Art is a lie… that tells the truth

Picasso famously said, "Art is a lie that tells the truth." This design below is my attempt to represent this quote - at least the first part of the quote. Of course, as most things go, it is not clear whether Picasso ever actually said these specific words. But...

The end of practical obscurity

There is a somewhat troubling story in NYTimes a couple of days ago: (If You Run a Red Light, Will Everyone Know?) about CriminalSearches.com, a free service that lets people search by name through criminal archives of all 50 states and 3,500 counties in the United...

Clement Mok on design

I was reading the final papers written by participants in my CEP 817, Learning Technology by Design seminar and came across this quote by Clement Mok in a paper written by Breanne Edmonds.

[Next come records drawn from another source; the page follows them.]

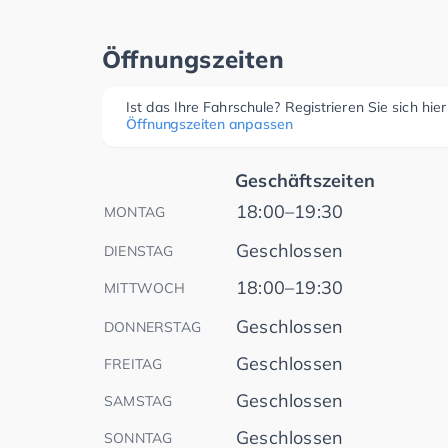
Öffnungszeiten
Ist das Ihre Fahrschule? Registrieren Sie sich hie
Öffnungszeiten anpassen
Geschäftszeiten
18:00–19:30
MONTAG
Geschlossen
DIENSTAG
18:00–19:30
MITTWOCH
Geschlossen
DONNERSTAG
Geschlossen
FREITAG
Geschlossen
SAMSTAG
Geschlossen
SONNTAG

I wanted to record it for future reference: Design means being good, not just...

6 Comments

  1. Israel Valenzuela

    Teachers as designers–what a concept! My experience as a grad student at Pepperdine’s MA in Ed Tech (now Learning Technologies) opened my eyes to being an educator and a designer of learning. We created a Design Library. And there was nothing wrong or weird about it. Today the program includes design challenges and design circles. Pretty awesome stuff. Thanks, Punya.

    Reply
  2. Punya Mishra

    @Suzanne Good point regarding shifts in mind-sets. I would like to see a more explicit approach to training educators in the design way of looking at the world. I do that in a master’s seminar I teach and the results are often fascinating to watch.

    @Bob The tension between “scientific” knowledge and “practitioner” knowledge is important – and finding a bridge between them is what I am (and I think Don Norman) is talking about.

    Reply
  3. Bob Reuter

    I have felt like you Punya for the last few years while working in our initial teacher training program at the University of Luxembourg, where an EMPHASIS on educational research has been introduced. I’ve been struggling to try to make my students (future teachers) understand why they need to have knowledge of and about scientific inquiry for their future teaching practice… and most of them did not really see the value of scientifically grounded knowledge for everyday teaching practice… and, reading your post, I somehow think they were right to be skeptical, because most of what scientific research on education has to give is not really that relevant for those everyday problems that they do have to address… I still think that it’s wiser to use scientific knowledge to ground our decisions than to go with personal wisdom… but I also do see the value of practitioner knowledge, because specific contexts require specific “solutions”, that general solutions, extracted from many specific contexts, cannot give us.

    Reply
  4. Suzanne

    Interesting post. I had one thought. Most individuals who would identify with being an educator (e.g. teachers) don’t also identify themselves as designers. If the did, and then applied the research tools of say action research with prototype development and then evidence-based practice, I think we’d see movement in mindsets and orientations.

    As ever more teachers are forced or asked to become “designers” with and without training and support, I think we’re seeing shifts already in mindsets. At our institution, SDSU, faculty who participate in our course design institute, in order to put course online, begin to think and work like designers.

    It’s an interesting process to observe.

    Reply
  5. Punya Mishra

    I think action research / teacher inquiry are surely part of the solution. The issue really is two fold. The first of valuing practitioner knowledge and the second of developing practitioners who can participate in this knowledge building. There are ways of representing our practice that goes beyond merely describing – in ways that connect to the larger scholarly conversation. ~ punya

    Reply
  6. Holly Marich

    Where does action research/teacher inquiry fit into the possible solution? Mini inquiries could be accomplished in days – although, the inquiry communities I’ve facilitated have been over the course of a school year. I don’t know that an appropriate method has not been developed, it’s more a question of the larger scientific community valuing such methods. What do you think?